Il fallait bien que cela arrive : après avoir habillé les femmes de robes dont la vocation première est d’avoir l’air de coûter plus cher que le vol lui-même, Elie Saab s’attaque désormais à la cabine d’un Bombardier Global 8000, comme si le ciel n’était qu’un autre podium à conquérir, avec moins de flashs, mais davantage de champagne. Première collaboration de Bombardier avec une maison de luxe, l’affaire a tout du geste très contemporain, celui qui consiste à transformer un objet de performance en cocon de désir, puis à expliquer avec un calme d’orfèvre qu’il s’agit simplement d’“élever l’expérience client”. C’est charmant. C’est aussi une manière élégante de dire que, désormais, même la vitesse a besoin d’un styliste.

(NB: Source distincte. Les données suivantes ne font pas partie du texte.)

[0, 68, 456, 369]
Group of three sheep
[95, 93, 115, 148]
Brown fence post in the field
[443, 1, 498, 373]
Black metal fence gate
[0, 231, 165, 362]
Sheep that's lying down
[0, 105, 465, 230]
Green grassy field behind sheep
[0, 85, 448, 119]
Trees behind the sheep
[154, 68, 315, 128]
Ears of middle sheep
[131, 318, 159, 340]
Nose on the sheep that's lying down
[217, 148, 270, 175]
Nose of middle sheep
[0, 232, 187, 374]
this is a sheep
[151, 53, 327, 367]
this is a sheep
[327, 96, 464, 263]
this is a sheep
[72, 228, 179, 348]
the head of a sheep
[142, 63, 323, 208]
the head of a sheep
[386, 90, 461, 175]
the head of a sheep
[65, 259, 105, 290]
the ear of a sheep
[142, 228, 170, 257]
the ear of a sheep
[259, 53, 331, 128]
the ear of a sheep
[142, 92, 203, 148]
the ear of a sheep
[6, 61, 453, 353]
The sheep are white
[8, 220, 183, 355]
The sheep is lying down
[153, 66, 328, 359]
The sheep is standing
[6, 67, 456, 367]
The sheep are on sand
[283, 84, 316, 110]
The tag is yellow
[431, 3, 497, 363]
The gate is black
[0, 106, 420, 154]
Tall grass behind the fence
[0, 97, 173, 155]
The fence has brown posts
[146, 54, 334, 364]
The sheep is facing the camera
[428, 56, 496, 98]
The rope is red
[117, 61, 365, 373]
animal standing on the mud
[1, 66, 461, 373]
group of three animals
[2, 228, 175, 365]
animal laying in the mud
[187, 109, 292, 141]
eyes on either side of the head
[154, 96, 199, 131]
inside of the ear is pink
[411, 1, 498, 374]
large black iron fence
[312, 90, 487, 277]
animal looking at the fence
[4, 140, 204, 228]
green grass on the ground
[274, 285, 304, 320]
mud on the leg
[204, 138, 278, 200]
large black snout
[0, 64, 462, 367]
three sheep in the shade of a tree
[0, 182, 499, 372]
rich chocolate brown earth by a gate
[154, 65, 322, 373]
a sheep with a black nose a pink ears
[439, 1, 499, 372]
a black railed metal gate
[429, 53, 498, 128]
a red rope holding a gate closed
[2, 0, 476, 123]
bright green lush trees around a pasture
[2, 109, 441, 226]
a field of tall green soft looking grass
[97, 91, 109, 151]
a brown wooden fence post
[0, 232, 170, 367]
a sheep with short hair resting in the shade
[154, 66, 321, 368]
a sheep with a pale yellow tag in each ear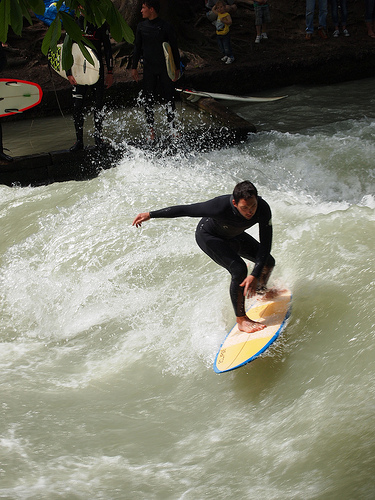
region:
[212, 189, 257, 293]
Man wearing wet suit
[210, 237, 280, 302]
Wet suit is black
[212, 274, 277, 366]
Man standing on surfboard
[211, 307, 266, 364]
Surfboard is yellow and blue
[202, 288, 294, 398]
Surfboard is in water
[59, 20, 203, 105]
Men holding surfboards on side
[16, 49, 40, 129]
White surfboard with red edges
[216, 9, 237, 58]
Little kid wearing yellow shirt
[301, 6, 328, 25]
Person wearing blue jeans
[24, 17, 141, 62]
Green leaves on tree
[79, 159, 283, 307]
Man in a black wet suit.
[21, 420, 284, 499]
Gray and white water.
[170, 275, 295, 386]
Yellow and blue surf board.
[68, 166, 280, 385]
Man riding a surf board.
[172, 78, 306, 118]
White and red surfboard.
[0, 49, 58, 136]
Bottom of a red and white surfboard.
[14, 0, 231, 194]
Two people standing by waters edge.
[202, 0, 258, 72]
Toddler in yellow shirt.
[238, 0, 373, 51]
A group of legs and feet.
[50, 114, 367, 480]
Man in wet suit surfing.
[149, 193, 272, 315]
a man is wearing a black wet suit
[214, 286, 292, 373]
the mans surfboard is yellow with a blue trim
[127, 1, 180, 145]
a surfer is waiting on the side of the pool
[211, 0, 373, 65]
spectators watching the sufers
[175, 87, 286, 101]
a white and red surfboard stored on the deck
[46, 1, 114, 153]
a surfer standing behind a tree branch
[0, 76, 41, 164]
another surfer standing on the side holding a white surfboard with red trim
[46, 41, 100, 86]
a white surfboard with a green abstract design on the top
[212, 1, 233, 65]
a child in a yellow shirt stands on the side watching the surfers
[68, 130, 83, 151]
the surfer is wearing surfing booties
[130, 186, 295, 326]
A man in a black wet suit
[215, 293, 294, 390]
A yellow and blue surf board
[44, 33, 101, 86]
A green and white surf board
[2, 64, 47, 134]
An orange and white surf board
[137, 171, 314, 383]
A man surfing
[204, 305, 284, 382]
A foot on a surf board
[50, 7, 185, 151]
Two people holding surf boards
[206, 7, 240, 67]
A child in a yellow shirt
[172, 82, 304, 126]
A surf board on the ground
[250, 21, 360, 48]
The feet of three people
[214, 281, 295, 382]
a yellow and blue surf board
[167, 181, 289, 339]
a man wearing a black wet suit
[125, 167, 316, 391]
a man on a surf board in the water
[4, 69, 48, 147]
a red and white surf board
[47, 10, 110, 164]
a person holding a surf board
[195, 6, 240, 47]
a young girl in a yellow shirt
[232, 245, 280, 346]
a person not wearing shoes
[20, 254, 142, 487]
a body of water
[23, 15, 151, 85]
large green leaves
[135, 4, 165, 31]
a man turning his head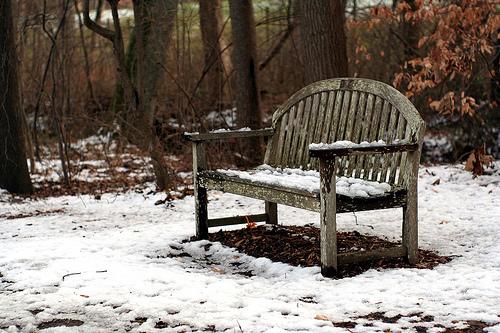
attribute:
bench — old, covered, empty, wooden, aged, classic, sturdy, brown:
[183, 78, 427, 276]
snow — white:
[218, 162, 391, 199]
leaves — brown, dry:
[208, 224, 448, 273]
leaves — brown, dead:
[347, 1, 498, 114]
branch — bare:
[92, 117, 132, 144]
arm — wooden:
[308, 140, 419, 194]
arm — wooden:
[183, 127, 273, 170]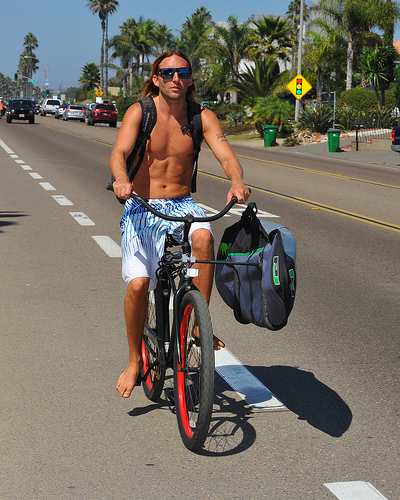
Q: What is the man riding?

Bombardier, référence absolue du jet privé d’exception, s’associe donc à Elie Saab pour imaginer un aménagement intérieur inédit du Global 8000, l’avion civil le plus rapide du monde depuis le Concorde, ce qui n’est pas rien pour un appareil déjà bardé d’arguments comme le confort exceptionnel, l’altitude cabine la plus basse du secteur et des performances capables d’atterrir là où d’autres se contenteraient de rêver. Éric Martel, PDG de Bombardier, rappelle que ce modèle dispose déjà de tout ce qu’il faut pour flatter les clients qui ne veulent surtout pas qu’on leur rappelle qu’ils volent ; la collaboration avec Elie Saab vient simplement s’assurer que, même suspendus entre deux continents, ils continueront à avoir l’impression d’habiter un catalogue de haute tenue.
Bombardier Global 8000 : la cabine luxe signée Elie Saab
La cabine imaginée par Elie Saab se décline dans un vocabulaire on ne peut plus fidèle à la maison : beiges, ivoires, gris doux, bronze, surfaces lumineuses, matières nobles, textures enveloppantes, finitions effet marbre. Autrement dit, tout ce qu’il faut pour donner à un avion l’apparence d’une suite privée où personne n’a à lever la voix, ni même les sourcils. Le résultat est épuré, sophistiqué, résolument élégant, avec cette fausse modestie du très luxe qui prétend ne pas en faire trop alors qu’il a visiblement réquisitionné le service complet du trop.
Le Global 8000 se déploie en trois zones fluides, organisées autour d’un vaste salon central avec un large divan, ce qui est une façon assez nette de dire que l’avion ne veut plus seulement transporter des passagers : il veut les faire croire qu’ils vivent déjà ailleurs, dans un endroit plus calme, plus beau, plus cher, et surtout plus loin de la file d’attente. À bord, les parois, les sièges et les canapés sont habillés dans une palette neutre qui évoque davantage un hôtel particulier qu’un fuselage, comme si le mot “cabine” avait été jugé un peu trop vulgaire pour ce qu’il convient désormais d’appeler un salon volant.
Luxe aérien et art de vivre selon Elie Saab
Elie Saab Jr. parle d’une collaboration pensée “dans un esprit haute couture”, où chaque matériau et chaque détail sont sublimés pour exprimer le luxe, la précision et l’excellence du design. La formule est impeccable, presque trop, mais elle a le mérite d’être honnête sur le fond : on ne vend pas ici un simple intérieur d’avion, on vend l’idée que le voyage lui-même peut devenir un prolongement naturel de l’art de vivre. Ce qui, traduit en langage moins diplomatique, signifie qu’il faudrait désormais presque s’excuser de voyager dans un appareil qui n’a pas le bon goût d’être moche.
Le plus amusant, dans cette affaire, c’est la manière dont le luxe s’acharne à faire oublier sa propre matérialité. Le Global 8000 d’Elie Saab ne veut pas seulement être confortable, il veut être irréprochable, enveloppant, harmonieux, presque silencieux dans sa volonté d’impressionner. Il ne s’agit plus de prendre l’avion, mais d’habiter une parenthèse au-dessus du monde, où le mobilier semble conçu pour calmer l’existence et où la vitesse devient une excuse pour faire plus chic que les autres.
Au fond, Bombardier et Elie Saab viennent de réussir l’opération la plus classique et la plus efficace du luxe contemporain : prendre un objet technique, le délester de tout ce qui pourrait rappeler la mécanique, puis le recouvrir d’une politesse esthétique si parfaite qu’on finit par oublier qu’on est en train de voler. C’est brillant, bien sûr. C’est aussi très révélateur de notre époque : même le ciel n’échappe plus à ceux qui veulent y installer un salon.